• **Passage to read**:
------------------------------------------------

So highly respected and formerly high-paid animators like Shamus Culhane (to see interview: click here), Art Babbit, Preton Blair, Zach Schwartz, and David Hiberman among others found there future paychecks creating animated commercials. I've spent the last four decades searching for many of those lost and forgotten commercials. Most of the time they were discarded by studios, producers and networks that had no need for them.

Growing up in the 1950s brings to mind many memorable animated characters that captured our Boomer hearts and whet appetites to urge our parents to buy their products. Boomers may recall Speedy the singing Alka Seltzer tablet, the Hamms Beer Bear, the Ajax Elf's, the Cheerios Kid, Bucky Beaver for Ipana toothpaste, Trix cereal rabbit, Kembler Elf and the list runs on.

------------------------------------------------

• **Exercises to complete**:
1) In the text on animated commercials, update the part that opens with the words containing "So highly respected" and closes with "need for them.", putting "forty years" in place of "four decades".
2) Condense the paragraph of the animated commercials text that begins "Growing up in the 1950s" into one or two sentences, keeping its main facts.
Rely on the text about animated commercials and nothing else.

• **Records supplied**:
------------------------------------------------

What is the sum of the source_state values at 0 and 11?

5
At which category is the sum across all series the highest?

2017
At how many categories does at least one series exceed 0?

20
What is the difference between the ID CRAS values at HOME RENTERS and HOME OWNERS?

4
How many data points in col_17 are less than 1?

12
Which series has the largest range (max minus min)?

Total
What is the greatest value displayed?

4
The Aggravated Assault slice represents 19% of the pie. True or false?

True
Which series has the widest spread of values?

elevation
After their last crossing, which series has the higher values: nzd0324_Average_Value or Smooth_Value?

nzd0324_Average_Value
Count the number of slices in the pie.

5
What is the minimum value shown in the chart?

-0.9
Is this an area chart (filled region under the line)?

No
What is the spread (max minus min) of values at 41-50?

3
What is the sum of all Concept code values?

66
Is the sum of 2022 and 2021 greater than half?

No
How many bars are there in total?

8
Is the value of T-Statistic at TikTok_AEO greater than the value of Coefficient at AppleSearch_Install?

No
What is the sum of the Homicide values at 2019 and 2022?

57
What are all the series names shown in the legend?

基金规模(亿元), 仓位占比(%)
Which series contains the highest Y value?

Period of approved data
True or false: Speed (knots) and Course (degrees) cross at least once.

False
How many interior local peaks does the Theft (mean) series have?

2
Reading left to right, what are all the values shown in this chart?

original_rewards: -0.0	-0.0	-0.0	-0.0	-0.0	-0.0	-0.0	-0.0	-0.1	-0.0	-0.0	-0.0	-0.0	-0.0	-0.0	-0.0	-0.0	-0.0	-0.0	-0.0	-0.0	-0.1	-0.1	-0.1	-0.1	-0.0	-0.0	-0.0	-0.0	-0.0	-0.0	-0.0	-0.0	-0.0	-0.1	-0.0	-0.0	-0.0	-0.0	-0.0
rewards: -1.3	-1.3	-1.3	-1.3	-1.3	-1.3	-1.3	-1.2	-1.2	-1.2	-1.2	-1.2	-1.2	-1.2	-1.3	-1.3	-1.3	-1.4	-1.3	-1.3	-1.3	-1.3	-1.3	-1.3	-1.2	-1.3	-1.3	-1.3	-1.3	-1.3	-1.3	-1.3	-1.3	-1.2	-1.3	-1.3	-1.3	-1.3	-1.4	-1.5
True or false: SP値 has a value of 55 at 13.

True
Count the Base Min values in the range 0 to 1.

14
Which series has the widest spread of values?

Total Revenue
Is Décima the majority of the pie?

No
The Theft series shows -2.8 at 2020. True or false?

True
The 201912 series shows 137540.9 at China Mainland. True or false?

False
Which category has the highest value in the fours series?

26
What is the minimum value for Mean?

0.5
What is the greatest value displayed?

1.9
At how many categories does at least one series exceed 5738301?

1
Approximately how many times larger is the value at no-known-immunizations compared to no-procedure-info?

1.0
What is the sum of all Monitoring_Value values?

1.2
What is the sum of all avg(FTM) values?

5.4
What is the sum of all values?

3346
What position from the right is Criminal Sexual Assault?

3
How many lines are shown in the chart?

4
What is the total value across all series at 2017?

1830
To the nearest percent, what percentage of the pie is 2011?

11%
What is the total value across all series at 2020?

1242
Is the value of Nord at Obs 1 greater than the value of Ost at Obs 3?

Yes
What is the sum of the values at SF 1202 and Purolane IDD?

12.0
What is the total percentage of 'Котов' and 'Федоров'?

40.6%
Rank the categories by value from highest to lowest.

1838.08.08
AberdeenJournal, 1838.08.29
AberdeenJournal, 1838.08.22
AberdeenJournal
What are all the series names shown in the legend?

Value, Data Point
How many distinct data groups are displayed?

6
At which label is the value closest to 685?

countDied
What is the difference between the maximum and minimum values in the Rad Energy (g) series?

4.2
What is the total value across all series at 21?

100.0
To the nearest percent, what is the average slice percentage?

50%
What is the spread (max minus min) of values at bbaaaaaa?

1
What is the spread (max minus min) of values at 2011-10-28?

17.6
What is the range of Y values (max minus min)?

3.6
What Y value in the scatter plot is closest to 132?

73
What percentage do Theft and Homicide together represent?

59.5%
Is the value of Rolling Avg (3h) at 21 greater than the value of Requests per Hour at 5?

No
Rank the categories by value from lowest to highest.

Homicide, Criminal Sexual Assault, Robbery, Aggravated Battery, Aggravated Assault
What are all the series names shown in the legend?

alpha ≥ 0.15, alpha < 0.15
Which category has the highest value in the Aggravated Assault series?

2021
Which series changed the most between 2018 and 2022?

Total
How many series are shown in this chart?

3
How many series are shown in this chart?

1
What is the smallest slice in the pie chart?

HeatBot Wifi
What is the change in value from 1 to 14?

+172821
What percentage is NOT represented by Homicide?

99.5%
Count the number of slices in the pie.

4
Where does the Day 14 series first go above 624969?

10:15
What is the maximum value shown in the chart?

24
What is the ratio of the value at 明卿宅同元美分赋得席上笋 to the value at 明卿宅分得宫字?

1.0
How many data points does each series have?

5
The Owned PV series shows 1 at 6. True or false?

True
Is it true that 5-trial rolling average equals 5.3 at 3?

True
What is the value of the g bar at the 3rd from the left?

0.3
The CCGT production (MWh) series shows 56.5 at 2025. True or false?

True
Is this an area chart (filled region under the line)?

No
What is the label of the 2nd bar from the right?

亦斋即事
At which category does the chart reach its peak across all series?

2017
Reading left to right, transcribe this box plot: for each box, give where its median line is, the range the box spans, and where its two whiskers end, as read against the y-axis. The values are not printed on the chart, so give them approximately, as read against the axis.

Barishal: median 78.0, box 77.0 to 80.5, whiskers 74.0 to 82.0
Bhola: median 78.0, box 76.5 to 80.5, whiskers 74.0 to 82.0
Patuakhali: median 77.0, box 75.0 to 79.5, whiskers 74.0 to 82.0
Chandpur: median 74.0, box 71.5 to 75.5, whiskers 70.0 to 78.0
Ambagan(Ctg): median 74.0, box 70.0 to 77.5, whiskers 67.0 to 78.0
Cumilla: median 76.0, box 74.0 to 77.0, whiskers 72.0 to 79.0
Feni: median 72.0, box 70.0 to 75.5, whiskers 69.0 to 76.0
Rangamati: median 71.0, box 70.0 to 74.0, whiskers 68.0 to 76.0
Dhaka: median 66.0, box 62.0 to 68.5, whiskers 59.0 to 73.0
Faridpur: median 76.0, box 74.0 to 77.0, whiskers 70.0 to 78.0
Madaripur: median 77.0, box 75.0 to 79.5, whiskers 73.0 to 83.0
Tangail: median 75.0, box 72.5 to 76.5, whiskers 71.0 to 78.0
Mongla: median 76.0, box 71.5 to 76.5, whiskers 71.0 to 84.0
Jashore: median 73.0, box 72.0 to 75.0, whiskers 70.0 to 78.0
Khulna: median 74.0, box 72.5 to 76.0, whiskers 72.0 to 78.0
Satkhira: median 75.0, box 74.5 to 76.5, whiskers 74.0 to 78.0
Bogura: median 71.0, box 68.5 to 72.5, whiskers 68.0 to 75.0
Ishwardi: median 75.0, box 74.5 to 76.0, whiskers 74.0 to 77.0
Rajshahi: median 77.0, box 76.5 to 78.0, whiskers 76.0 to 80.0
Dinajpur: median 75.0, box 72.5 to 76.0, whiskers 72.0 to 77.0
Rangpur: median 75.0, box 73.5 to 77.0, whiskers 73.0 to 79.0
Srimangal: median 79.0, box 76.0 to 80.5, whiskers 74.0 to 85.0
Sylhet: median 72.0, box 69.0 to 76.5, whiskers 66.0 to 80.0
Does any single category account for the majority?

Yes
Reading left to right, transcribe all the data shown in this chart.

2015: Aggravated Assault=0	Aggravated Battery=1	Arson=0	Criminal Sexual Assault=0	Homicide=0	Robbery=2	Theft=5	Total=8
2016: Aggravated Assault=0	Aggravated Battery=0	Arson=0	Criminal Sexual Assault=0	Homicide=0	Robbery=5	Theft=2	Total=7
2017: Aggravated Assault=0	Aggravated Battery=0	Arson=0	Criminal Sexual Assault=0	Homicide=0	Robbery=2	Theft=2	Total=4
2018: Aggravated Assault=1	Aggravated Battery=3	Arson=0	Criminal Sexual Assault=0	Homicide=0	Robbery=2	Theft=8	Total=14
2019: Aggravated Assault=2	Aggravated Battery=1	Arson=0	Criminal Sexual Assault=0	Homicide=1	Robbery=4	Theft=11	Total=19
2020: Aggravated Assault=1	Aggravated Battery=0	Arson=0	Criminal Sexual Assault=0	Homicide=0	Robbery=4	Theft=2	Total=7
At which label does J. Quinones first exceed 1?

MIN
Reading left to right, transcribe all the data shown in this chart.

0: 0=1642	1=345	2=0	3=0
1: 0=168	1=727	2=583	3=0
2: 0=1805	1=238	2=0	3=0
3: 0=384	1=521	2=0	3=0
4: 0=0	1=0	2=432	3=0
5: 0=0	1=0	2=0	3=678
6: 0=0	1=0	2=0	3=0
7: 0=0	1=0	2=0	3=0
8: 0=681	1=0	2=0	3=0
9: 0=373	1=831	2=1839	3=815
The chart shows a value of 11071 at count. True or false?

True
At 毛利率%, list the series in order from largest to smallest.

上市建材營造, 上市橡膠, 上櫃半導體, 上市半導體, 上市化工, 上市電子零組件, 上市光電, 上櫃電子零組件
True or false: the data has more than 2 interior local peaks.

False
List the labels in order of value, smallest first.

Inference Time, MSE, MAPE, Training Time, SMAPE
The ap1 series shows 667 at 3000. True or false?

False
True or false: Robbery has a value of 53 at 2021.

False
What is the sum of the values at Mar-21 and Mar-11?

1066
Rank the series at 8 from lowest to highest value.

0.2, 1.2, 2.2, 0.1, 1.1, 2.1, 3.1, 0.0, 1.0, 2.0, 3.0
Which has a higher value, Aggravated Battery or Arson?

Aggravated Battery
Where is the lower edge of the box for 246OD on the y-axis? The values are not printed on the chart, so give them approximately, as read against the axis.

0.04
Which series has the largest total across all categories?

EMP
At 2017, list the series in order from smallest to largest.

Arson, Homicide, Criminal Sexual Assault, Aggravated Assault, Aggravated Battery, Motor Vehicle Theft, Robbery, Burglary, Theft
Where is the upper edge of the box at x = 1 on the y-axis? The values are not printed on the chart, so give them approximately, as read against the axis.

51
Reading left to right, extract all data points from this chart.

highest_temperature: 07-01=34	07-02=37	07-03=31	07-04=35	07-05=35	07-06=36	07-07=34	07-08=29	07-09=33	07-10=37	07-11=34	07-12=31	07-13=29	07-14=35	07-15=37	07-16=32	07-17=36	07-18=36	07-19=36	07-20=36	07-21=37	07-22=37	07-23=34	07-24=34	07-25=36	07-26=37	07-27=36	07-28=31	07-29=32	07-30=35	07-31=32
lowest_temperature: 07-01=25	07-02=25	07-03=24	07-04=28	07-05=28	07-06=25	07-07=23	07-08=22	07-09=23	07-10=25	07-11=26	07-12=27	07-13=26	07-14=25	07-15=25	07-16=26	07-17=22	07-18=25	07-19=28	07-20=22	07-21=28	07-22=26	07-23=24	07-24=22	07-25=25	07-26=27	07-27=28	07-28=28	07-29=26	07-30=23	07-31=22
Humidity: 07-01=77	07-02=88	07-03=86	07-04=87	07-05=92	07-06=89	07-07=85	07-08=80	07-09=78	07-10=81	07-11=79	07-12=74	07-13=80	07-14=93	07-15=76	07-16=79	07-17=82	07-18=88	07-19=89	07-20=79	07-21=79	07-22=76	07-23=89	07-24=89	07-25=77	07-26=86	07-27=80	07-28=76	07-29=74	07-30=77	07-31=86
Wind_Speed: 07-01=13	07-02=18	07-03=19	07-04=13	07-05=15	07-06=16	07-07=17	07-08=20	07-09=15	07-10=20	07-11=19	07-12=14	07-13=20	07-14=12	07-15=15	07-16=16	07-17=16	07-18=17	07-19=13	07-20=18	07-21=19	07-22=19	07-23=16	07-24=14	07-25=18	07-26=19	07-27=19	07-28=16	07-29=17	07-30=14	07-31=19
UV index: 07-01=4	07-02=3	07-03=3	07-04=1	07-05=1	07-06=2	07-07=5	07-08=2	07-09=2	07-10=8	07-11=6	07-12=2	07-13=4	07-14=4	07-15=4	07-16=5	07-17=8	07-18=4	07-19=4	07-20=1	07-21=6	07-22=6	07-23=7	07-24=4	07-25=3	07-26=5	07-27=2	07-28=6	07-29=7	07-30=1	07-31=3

------------------------------------------------

• **Completed exercise**:
1)
So highly respected and formerly high-paid animators like Shamus Culhane (to see interview: click here), Art Babbit, Preton Blair, Zach Schwartz, and David Hiberman among others found there future paychecks creating animated commercials. I've spent the last forty years searching for many of those lost and forgotten commercials. Most of the time they were discarded by studios, producers and networks that had no need for them.

2) Animated characters of the 1950s won Boomers' hearts and made them urge their parents to buy the advertised products. Examples include Speedy the singing Alka Seltzer tablet, the Hamms Beer Bear, the Cheerios Kid, Bucky Beaver for Ipana toothpaste and the Trix cereal rabbit.